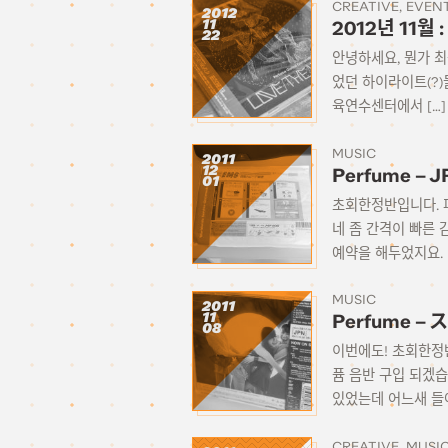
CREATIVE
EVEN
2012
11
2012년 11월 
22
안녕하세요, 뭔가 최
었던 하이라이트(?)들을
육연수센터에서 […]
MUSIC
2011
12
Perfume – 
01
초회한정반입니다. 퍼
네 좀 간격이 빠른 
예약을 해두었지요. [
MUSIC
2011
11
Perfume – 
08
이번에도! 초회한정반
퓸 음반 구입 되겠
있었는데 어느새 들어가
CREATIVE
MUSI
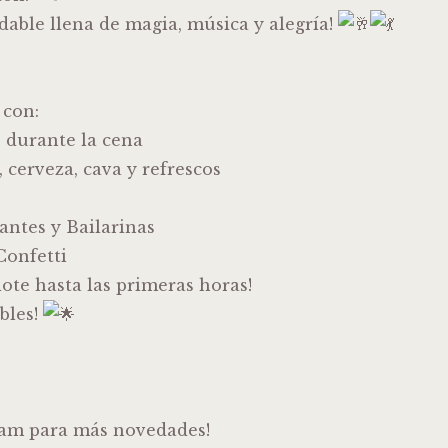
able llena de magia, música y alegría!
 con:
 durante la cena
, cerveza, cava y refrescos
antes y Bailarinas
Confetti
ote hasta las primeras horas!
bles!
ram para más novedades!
==
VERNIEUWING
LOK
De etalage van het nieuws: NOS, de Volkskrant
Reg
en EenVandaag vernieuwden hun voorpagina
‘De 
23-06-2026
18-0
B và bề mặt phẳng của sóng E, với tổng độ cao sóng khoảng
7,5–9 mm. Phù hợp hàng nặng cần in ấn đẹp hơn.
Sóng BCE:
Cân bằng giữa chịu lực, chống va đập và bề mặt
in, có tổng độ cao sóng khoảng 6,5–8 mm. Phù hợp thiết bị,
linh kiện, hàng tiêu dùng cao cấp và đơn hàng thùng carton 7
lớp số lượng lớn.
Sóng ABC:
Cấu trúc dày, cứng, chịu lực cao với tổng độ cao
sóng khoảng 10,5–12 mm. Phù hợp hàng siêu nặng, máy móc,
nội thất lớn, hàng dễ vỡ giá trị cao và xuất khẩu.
...
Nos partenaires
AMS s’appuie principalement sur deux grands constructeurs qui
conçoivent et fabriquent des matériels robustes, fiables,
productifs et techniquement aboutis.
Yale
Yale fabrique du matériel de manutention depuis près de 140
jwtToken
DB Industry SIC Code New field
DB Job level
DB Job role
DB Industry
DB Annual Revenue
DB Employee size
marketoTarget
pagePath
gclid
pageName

• **What you should do**
List, from the entries above, every line in which the word "Yale" shows up.

• **Solution to the problem**
Yale
Yale fabrique du matériel de manutention depuis près de 140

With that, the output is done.